Nascuntur poetoe : Agnès était née poète. Digne petite-fille de Thibault IV, elle lui devait et ses tendres penchants et son amour des lettrés, et le don de produire lais et ballades ; d’ailleurs, elle nous l’apprend elle-même, aucun professeur ne lui révéla l’art de faire des vers. Dans sa seconde lettre à Machault elle lui dit : « Et sur ce je vous envoyé un virelay, lequel j’ai fait ; et s’il y a aucune chose à amender, si la veilliez faire, car vous le savez miex faire que je ne fais ; car j’ai trop petit engien pour bien faire une tele besogne. Aussi n’eu je unques qui rien m’en aprist. Pourquoy, je vous pri, très chiers amis, qu’il vous plaise à moy envoier de vos livres et de vos dis, par quôy je puisse tenir de vous à faire de vos bons dis et de bonnes chansons… et quant il plaira à Dieu que je veoïe, s’il vous plaist, vous les m’apenrez à mieulx faire et dire [1]. »

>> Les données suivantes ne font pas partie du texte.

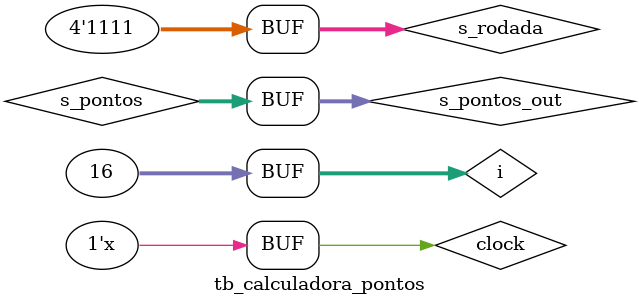
<source format=v>
`timescale 1ns/1ns

module tb_calculadora_pontos();

    reg [7:0] s_pontos;
    reg [3:0] s_rodada;
    wire [7:0]s_pontos_out;
    integer i;
    reg clock;

    calculadora_pontos DUT(
        .calcular(clock),
        .rodada(s_rodada),
        .erros(8'h00),
        .pontos_in(s_pontos),
        .pontos_out(s_pontos_out)
    );

    parameter clockPeriod = 1000; // 1000 ns (1us)
    // Geração do clock
    initial begin
        clock = 0;
    end
    always #(clockPeriod/2) clock = ~clock;

    initial begin
        s_pontos = 8'h00;
        for (i = 0; i < 16; i = i + 1) begin
            s_rodada = i;
            #(2*clockPeriod);
            s_pontos <= s_pontos_out;
        end
    end
endmodule

</source>
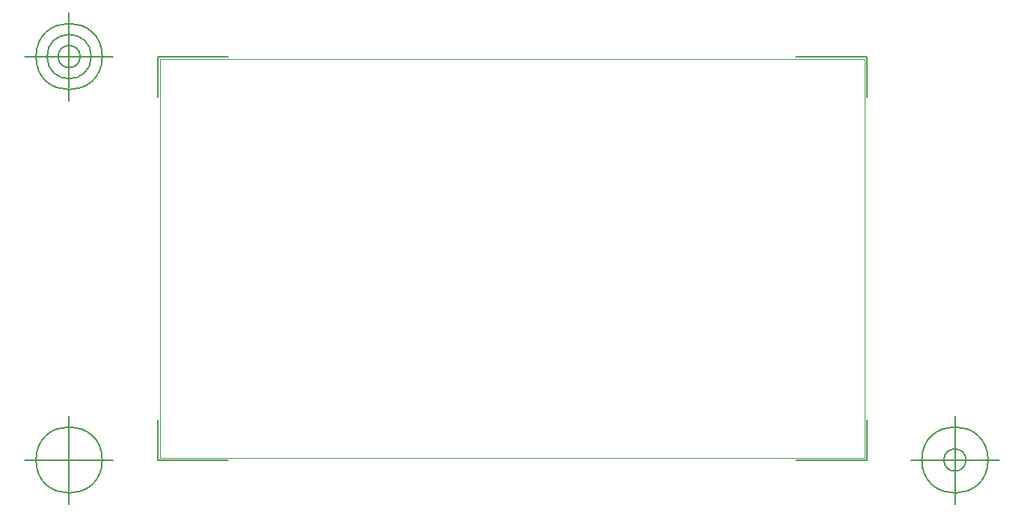
<source format=gbr>
G04 Generated by Ultiboard 14.1 *
%FSLAX34Y34*%
%MOMM*%

%ADD10C,0.0001*%
%ADD11C,0.0010*%
%ADD12C,0.1270*%


G04 ColorRGB 00FFFF for the following layer *
%LNBoard Outline*%
%LPD*%
G54D10*
G54D11*
X-60960Y177800D02*
X736604Y177800D01*
X736604Y629920D01*
X-60960Y629920D01*
X-60960Y177800D01*
G54D12*
X-63500Y175260D02*
X-63500Y220980D01*
X-63500Y175260D02*
X16764Y175260D01*
X739144Y175260D02*
X658880Y175260D01*
X739144Y175260D02*
X739144Y220980D01*
X739144Y632460D02*
X739144Y586740D01*
X739144Y632460D02*
X658880Y632460D01*
X-63500Y632460D02*
X16764Y632460D01*
X-63500Y632460D02*
X-63500Y586740D01*
X-113500Y175260D02*
X-213500Y175260D01*
X-163500Y125260D02*
X-163500Y225260D01*
X-201000Y175260D02*
G75*
D01*
G02X-201000Y175260I37500J0*
G01*
X789144Y175260D02*
X889144Y175260D01*
X839144Y125260D02*
X839144Y225260D01*
X801644Y175260D02*
G75*
D01*
G02X801644Y175260I37500J0*
G01*
X826644Y175260D02*
G75*
D01*
G02X826644Y175260I12500J0*
G01*
X-113500Y632460D02*
X-213500Y632460D01*
X-163500Y582460D02*
X-163500Y682460D01*
X-201000Y632460D02*
G75*
D01*
G02X-201000Y632460I37500J0*
G01*
X-188500Y632460D02*
G75*
D01*
G02X-188500Y632460I25000J0*
G01*
X-176000Y632460D02*
G75*
D01*
G02X-176000Y632460I12500J0*
G01*

M02*

</source>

Voici donc un second fait qui peut expliquer la conduite d’Agnès : le musicien lui plaisait, les leçons du poète lui manquaient, elle avait le désir d’apprendre à bien rimer, il lui fallait un maître. Elle ne pouvait alors mieux choisir ; Machault était le roi des poètes de son âge. Agnès n’a pas l’amour-propre des auteurs de profession ; elle demande de bonne grâce des avis, se soumet aux corrections et promet de se montrer docile aux leçons qu’elle sollicite.

Sa première lettre à Machault a pour prétexte la communi-

  1. Œuvres de G. de Machault, p. 137.